Behalve dat de patiënt belang erbij heeft dat de arts een zorgvuldige afweging verricht, ook t.a.v. de duur van de dwangbehandeling, strekt het wettelijk voorschrift mede ertoe dat de patiënt niet in onzekerheid behoeft te verkeren hoe lang hij de inbreuk op zijn lichamelijke integriteit (of zijn bewegingsvrijheid) zal moeten dulden. Ook in zoverre gaat het niet slechts om een formeel gebrek. De door de rechtbank genoemde omstandigheid dat klaagster vóór het einde van de termijn van drie maanden (namelijk: uit de beslissing van de klachtencommissie d.d. 9 november 2015) heeft vernomen dat de omstreden beslissing tot dwangmedicatie een looptijd van drie maanden heeft, neemt niet weg dat klaagster tot dat tijdstip in onzekerheid heeft verkeerd over de duur van hetgeen haar te wachten stond.
2.9.
Kortom, het volstaat niet dat de patiënt pas achteraf op de hoogte wordt gebracht van de duur waarvoor een dwangbehandeling op deze grond is bepaald5.. De patiënt heeft er belang bij dat de duur van de onvrijwillige behandeling deel uitmaakt van de afweging6.. Het niet opnemen van de duur van de dwangbehandeling in de schriftelijke beslissing als bedoeld in art. 38c lid 2 Wet Bopz, schaadt de betrokken patiënt in zijn belangen. Hieruit volgt dat de rechtbank van een onjuiste rechtsopvatting is uitgegaan indien zij van oordeel is dat de patiënt hoe dan ook onvoldoende belang had om zich op dit gebrek te beroepen.
2.10.
Indien de rechtbank van oordeel is geweest dat klaagster aanvankelijk voldoende belang heeft gehad om zich op dit gebrek te beroepen, maar dit belang heeft verloren vanaf het moment dat uit de beslissing van de klachtencommissie op het schorsingsverzoek duidelijk werd althans haar duidelijk moet zijn geworden dat (het de bedoeling van de behandelaar was dat) de dwangbehandeling ten hoogste drie maanden zou duren7., geldt het volgende.
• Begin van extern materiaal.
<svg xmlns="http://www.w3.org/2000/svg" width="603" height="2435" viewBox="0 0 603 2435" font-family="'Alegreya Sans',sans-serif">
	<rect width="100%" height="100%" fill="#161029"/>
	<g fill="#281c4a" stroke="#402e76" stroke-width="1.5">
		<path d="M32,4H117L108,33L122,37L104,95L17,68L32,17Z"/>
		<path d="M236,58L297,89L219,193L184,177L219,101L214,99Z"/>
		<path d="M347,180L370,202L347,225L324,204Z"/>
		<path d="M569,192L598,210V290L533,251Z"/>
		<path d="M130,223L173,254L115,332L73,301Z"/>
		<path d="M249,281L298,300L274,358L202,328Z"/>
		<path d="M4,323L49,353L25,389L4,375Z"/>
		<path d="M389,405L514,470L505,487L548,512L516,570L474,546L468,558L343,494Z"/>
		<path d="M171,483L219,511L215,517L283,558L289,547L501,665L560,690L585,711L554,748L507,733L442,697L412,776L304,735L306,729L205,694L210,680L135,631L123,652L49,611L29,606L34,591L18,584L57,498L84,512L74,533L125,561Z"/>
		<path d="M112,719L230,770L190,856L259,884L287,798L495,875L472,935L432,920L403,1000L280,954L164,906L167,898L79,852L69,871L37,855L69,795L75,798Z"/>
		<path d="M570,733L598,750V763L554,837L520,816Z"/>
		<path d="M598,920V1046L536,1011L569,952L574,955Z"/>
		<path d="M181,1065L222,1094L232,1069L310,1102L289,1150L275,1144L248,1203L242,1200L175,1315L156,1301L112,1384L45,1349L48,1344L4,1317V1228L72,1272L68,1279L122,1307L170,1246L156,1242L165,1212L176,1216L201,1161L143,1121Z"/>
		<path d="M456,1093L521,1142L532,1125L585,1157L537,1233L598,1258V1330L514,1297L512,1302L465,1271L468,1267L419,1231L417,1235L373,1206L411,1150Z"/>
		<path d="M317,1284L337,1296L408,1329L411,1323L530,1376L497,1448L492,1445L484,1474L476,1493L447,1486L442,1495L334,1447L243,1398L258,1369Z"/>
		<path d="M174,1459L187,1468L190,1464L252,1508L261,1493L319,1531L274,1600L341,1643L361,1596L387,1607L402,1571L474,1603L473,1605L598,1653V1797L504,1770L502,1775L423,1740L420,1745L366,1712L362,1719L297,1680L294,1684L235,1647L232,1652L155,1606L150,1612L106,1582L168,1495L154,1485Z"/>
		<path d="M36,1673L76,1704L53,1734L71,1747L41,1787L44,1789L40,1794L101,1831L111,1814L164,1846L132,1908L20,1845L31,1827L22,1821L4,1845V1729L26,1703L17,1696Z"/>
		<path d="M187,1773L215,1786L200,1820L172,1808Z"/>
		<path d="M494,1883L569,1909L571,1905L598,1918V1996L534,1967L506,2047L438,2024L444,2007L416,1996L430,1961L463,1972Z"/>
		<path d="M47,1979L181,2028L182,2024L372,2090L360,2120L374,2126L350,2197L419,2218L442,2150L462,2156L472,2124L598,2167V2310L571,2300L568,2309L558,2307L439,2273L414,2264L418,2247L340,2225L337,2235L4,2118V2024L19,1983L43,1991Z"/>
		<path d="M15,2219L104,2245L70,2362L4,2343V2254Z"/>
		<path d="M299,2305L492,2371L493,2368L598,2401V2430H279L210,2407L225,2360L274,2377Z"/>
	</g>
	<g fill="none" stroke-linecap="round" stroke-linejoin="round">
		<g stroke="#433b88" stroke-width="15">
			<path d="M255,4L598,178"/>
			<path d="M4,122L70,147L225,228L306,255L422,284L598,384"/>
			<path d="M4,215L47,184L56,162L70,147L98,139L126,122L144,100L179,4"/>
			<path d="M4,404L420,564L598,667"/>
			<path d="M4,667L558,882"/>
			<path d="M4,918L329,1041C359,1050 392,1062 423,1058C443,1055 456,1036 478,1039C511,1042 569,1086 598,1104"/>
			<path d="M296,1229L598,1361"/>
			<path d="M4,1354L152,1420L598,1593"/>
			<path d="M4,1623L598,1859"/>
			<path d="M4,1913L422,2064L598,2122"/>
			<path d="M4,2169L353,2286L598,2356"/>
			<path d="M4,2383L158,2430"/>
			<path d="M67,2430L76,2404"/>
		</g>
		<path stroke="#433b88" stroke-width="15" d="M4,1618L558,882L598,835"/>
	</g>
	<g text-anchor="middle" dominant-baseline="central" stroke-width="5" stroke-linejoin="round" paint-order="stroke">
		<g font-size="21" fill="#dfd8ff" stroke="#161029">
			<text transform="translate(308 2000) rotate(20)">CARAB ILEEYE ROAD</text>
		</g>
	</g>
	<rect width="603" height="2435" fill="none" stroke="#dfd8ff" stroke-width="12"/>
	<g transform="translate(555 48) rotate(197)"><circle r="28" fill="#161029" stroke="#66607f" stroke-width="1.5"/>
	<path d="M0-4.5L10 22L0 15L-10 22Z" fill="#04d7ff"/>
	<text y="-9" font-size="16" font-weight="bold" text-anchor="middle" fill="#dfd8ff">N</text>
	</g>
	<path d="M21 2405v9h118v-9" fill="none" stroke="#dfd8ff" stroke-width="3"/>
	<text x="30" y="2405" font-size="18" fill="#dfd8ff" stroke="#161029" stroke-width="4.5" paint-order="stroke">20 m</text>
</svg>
Het aspect van de onzekerheid over de resterende duur van de dwangbehandeling was daarmee misschien opgelost (zij het niet de doorstane onzekerheid in de toen al verstreken tijd). Maar met dit argument is nog niet duidelijk of, en zo ja hoe, de behandelaar de afweging heeft gemaakt of dwangbehandeling voor drie maanden passend is en aansluit bij het wettelijk vereiste van “zo kort mogelijk”. Met andere woorden: had met dwangmedicatie van minder dan drie maanden kunnen worden volstaan?8.. De slotsom is dat onderdeel I slaagt.
2.11.
Onderdeel II klaagt dat de vaststelling dat de beslissing tot dwangbehandeling door de voor de behandeling verantwoordelijke psychiater is genomen onbegrijpelijk is, althans ontoereikend is gemotiveerd. Uit het besluit blijkt volgens de klacht niet van ondertekening door de behandelend psychiater of de voor de behandeling verantwoordelijke arts (niet specialist) [betrokkene 1].
2.12.
Art. 38c lid 2 Wet Bopz vereist een schriftelijke beslissing van de behandelaar. Het besluit wordt genomen door de arts of andere persoon die voor de behandeling van de patiënt in het bijzonder verantwoordelijk is9.. De wet stelt niet de eis dat de behandelaar in een psychiatrisch ziekenhuis ‘psychiater’ is in de zin van art. 1 Wet Bopz. Weliswaar is in een richtlijn voor de beroepsgroep van psychiaters10.opgenomen dat de beslissing tot dwangbehandeling wordt genomen door de psychiater in zijn rol van behandelaar of van supervisor, maar dat is een kwaliteitseis binnen de beroepsgroep; niet een wettelijk voorschrift.
2.13.
De klacht dat niet blijkt dat de beslissing tot dwangbehandeling door de behandelend arts is ondertekend, is niet aan de klachtencommissie voorgelegd. Om die reden kwam de rechtbank aan die vraag niet toe. Overigens lees ik op het aan de Hoge Raad overgelegde exemplaar van de kennisgeving de naam “[betrokkene 1]” handgeschreven onderaan de tekst van het formulier. In een cassatieprocedure is geen ruimte voor onderzoek naar de feiten, dus ook niet naar de vraag of de arts-assistent [betrokkene 1] persoonlijk het formulier heeft ondertekend. Onderdeel II faalt.
2.14.
In onderdeel III wordt geklaagd dat de afwijzing van het verzoek om schadevergoeding onbegrijpelijk is, althans onvoldoende is gemotiveerd. Deze klacht bouwt voort op de vorige klachten. Indien onderdeel 1 slaagt, kan de beslissing op het verzoek om schadevergoeding niet in stand blijven. Na verwijzing zal opnieuw een oordeel moeten worden gegeven over het verzoek om schadevergoeding.
3. Conclusie
De conclusie strekt tot vernietiging van de bestreden beschikking en tot verwijzing naar de rechtbank Limburg ter verdere afdoening.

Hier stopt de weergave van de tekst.